I'm mean we're talking about convincing a man of the efficacy of two wives. This ain't ice boxes and eskimoes.
 
Can I ask how you guys get through the closeminded parts of accepting PM. My husband is an amazing man but doesn't support PM but supports me. I want to be the wife that he needs me to be. I am where I feel God needs me and it's great. How do I at least open up his mind to PM. Or at least give him some understanding of it.

Not all are called to it. I do not think you should try to talk him into doing someething that he does not want to do, or is not led to do.

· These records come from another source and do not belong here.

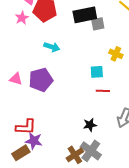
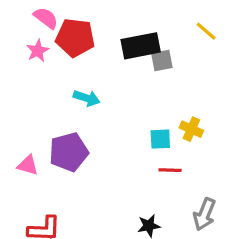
yellow cross: (116, 54) -> (191, 129), moved
pink triangle: (16, 79) -> (28, 165), moved

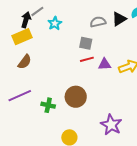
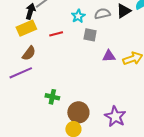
cyan star: (55, 23) -> (78, 16), moved
red line: (87, 59) -> (56, 34), moved
purple line: (20, 96) -> (21, 73), moved
brown circle: (76, 97) -> (78, 112), moved

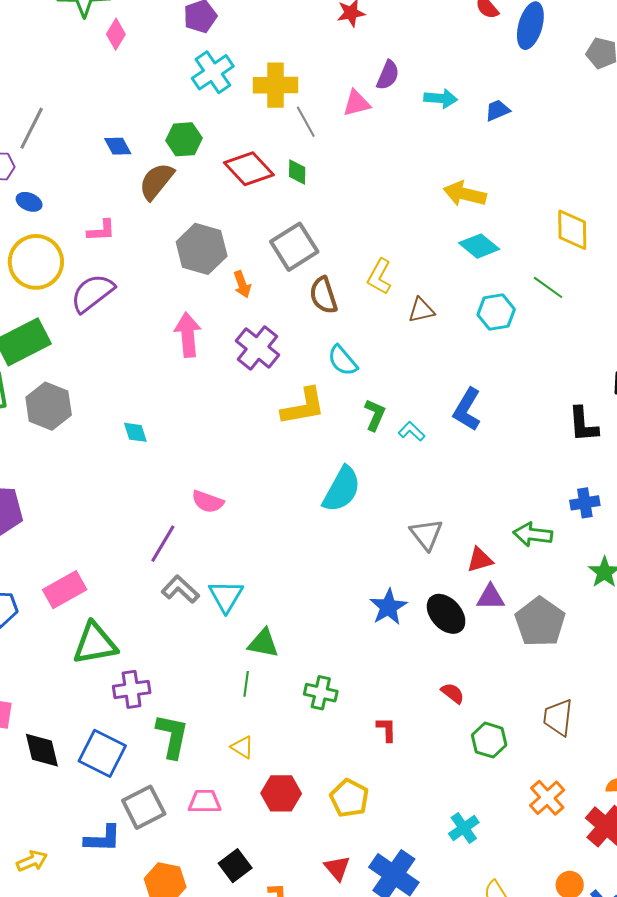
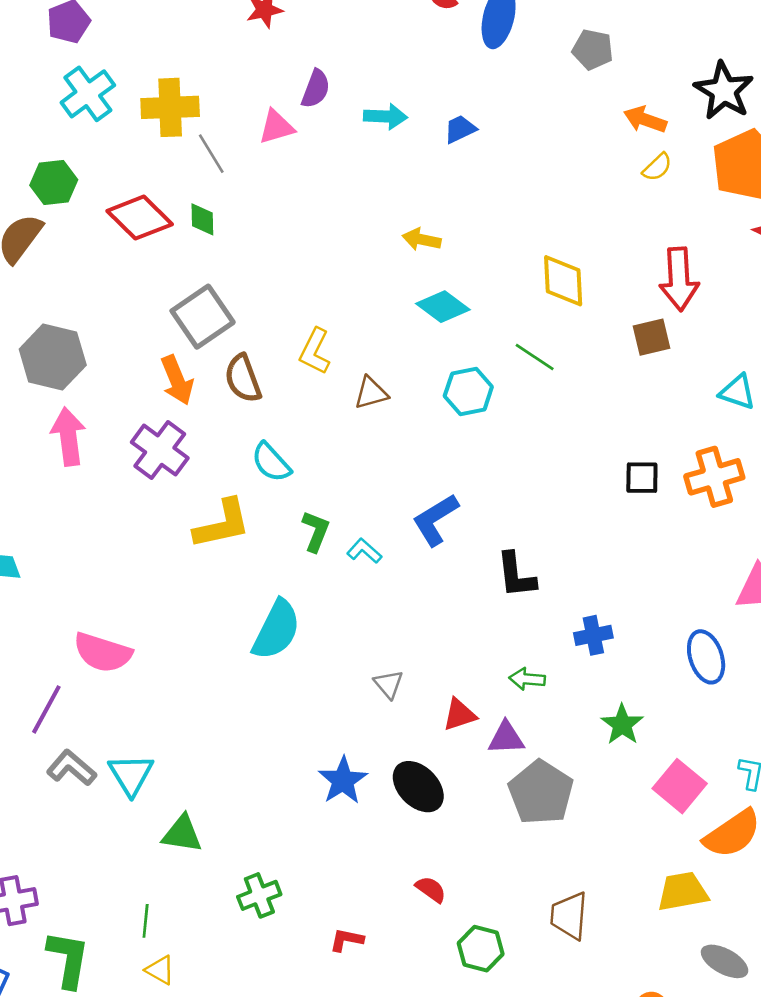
yellow arrow: (465, 194) -> (422, 239), size x0.7
gray hexagon: (202, 249) -> (53, 357), moved
orange arrow: (242, 284) -> (177, 380), moved, size x1.4
blue L-shape: (467, 409) -> (435, 520), turned 30
black L-shape: (583, 424) -> (516, 575), moved
pink semicircle: (208, 502) -> (103, 653), size x1.4
gray triangle: (426, 534) -> (389, 684), size x0.7
green arrow: (533, 534) -> (527, 679), size x0.7
purple triangle: (491, 597) -> (506, 738), moved
green line: (246, 684) -> (146, 921), moved
green cross: (321, 693) -> (259, 895), turned -32
red L-shape: (386, 729) -> (347, 940), turned -76

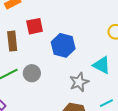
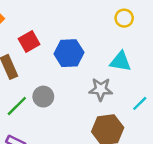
gray star: (79, 82) -> (101, 89), turned -30

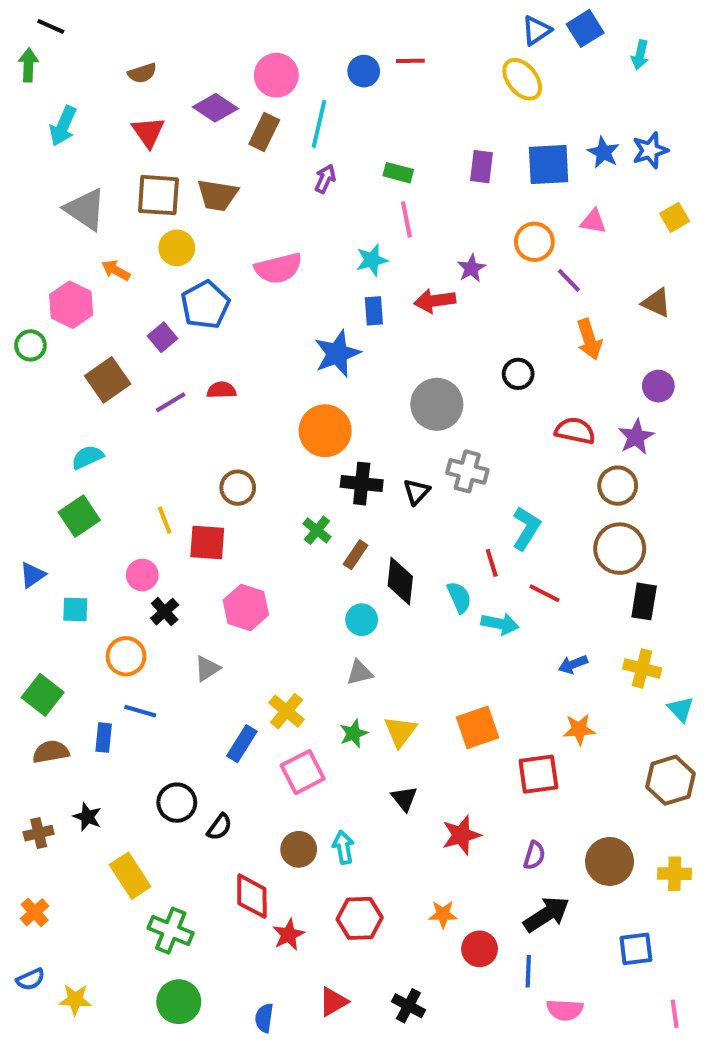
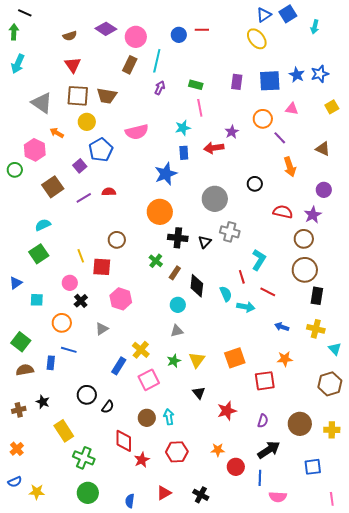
purple diamond: (215, 108) -> (106, 29), moved
cyan arrow: (63, 126) -> (18, 64), moved
blue arrow: (573, 664) -> (282, 327), turned 40

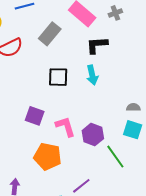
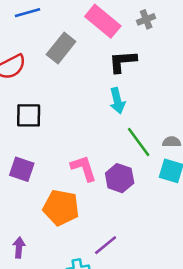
black square: (58, 77) -> (29, 115), moved
purple square: (35, 116) -> (22, 169), moved
green line: (115, 157) -> (139, 142), moved

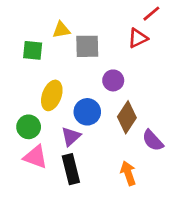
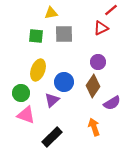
yellow triangle: (61, 30) -> (51, 13), moved
green square: (33, 50) -> (36, 36), moved
purple circle: (113, 80) -> (98, 62), moved
purple semicircle: (153, 140) -> (112, 103), turned -78
black rectangle: (71, 169) -> (52, 137), moved, turned 60

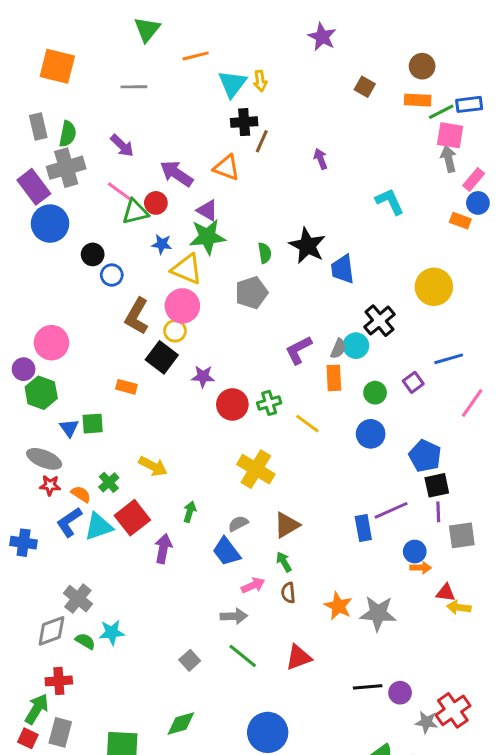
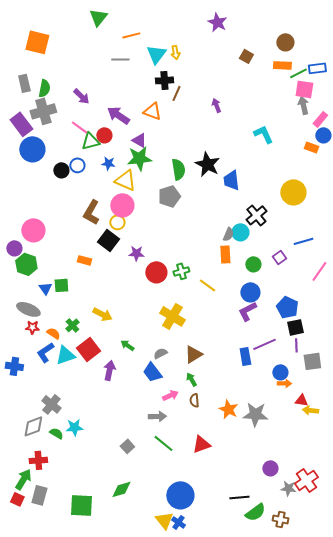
gray line: (134, 87) -> (120, 59), moved
green semicircle: (265, 253) -> (178, 169), size x1.5
blue circle: (112, 275) -> (77, 165), moved
purple L-shape: (299, 350) -> (247, 311), moved
green arrow: (190, 512) -> (127, 345), turned -72
black line: (368, 687) -> (239, 497), moved

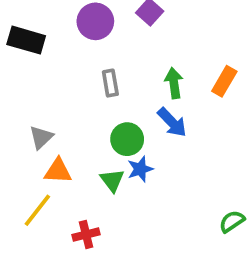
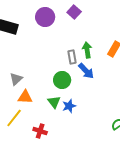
gray rectangle: (110, 83) -> (72, 57), moved
blue star: (140, 169) -> (69, 106), moved
red cross: (86, 235) -> (40, 131), turned 32

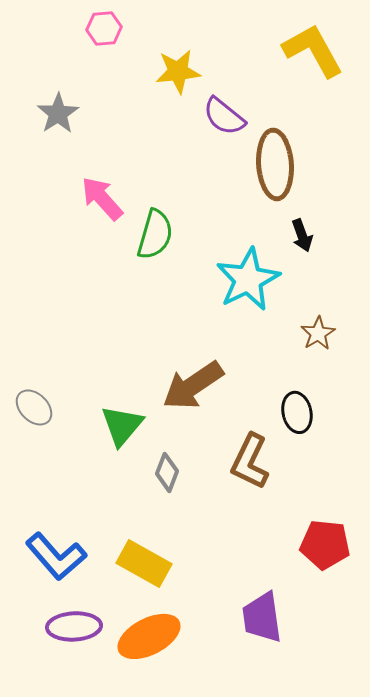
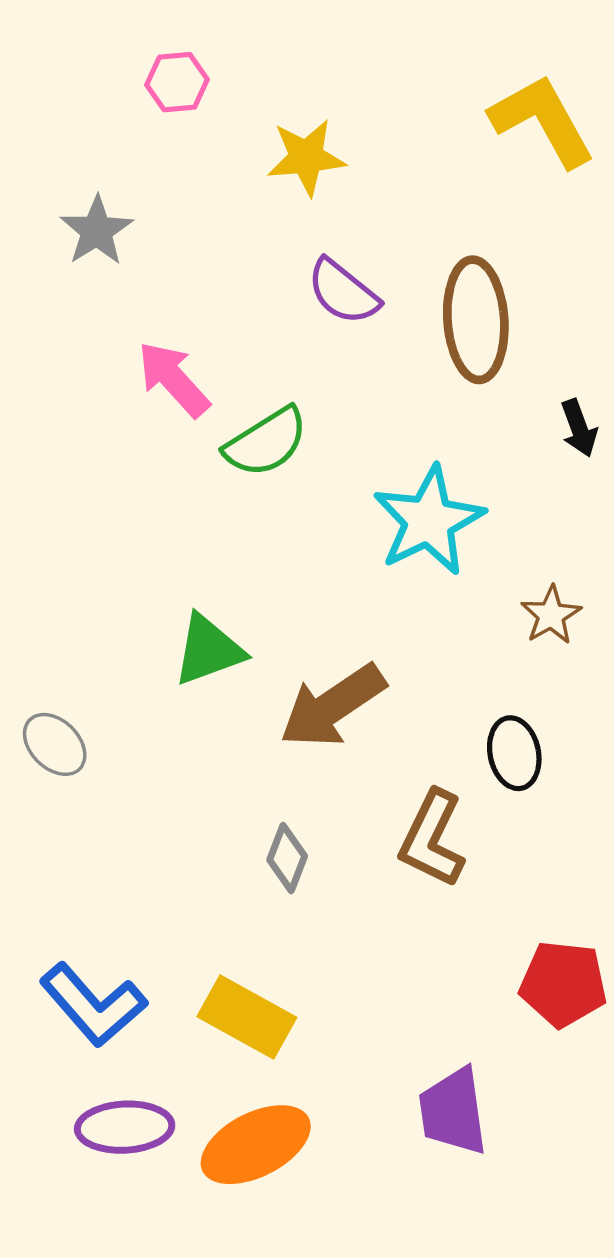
purple semicircle: (224, 116) -> (343, 292), moved
green semicircle: (155, 234) -> (266, 442), turned 42
black arrow: (302, 235) -> (579, 428), moved
green triangle: (122, 425) -> (208, 650), moved, turned 30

You can prepare yourself for it. You can become knowledgable about it. You can let him know that you are open to it if that were a direction that he was interested in, but I would not recommend nagging him about it. A word to the wise is sufficient and all of that.
 
My wife and I started the discussion after watching episodes of the TV show "Big Love". The TV show is mormon polygamy, but for the most part I enjoyed the show and it got the conversation started. From there I went to study it for myself in the Bible and reading various sites online.
 
Not all are called to it. I do not think you should try to talk him into doing someething that he does not want to do, or is not led to do.

You can prepare yourself for it. You can become knowledgable about it. You can let him know that you are open to it if that were a direction that he was interested in, but I would not recommend nagging him about it. A word to the wise is sufficient and all of that.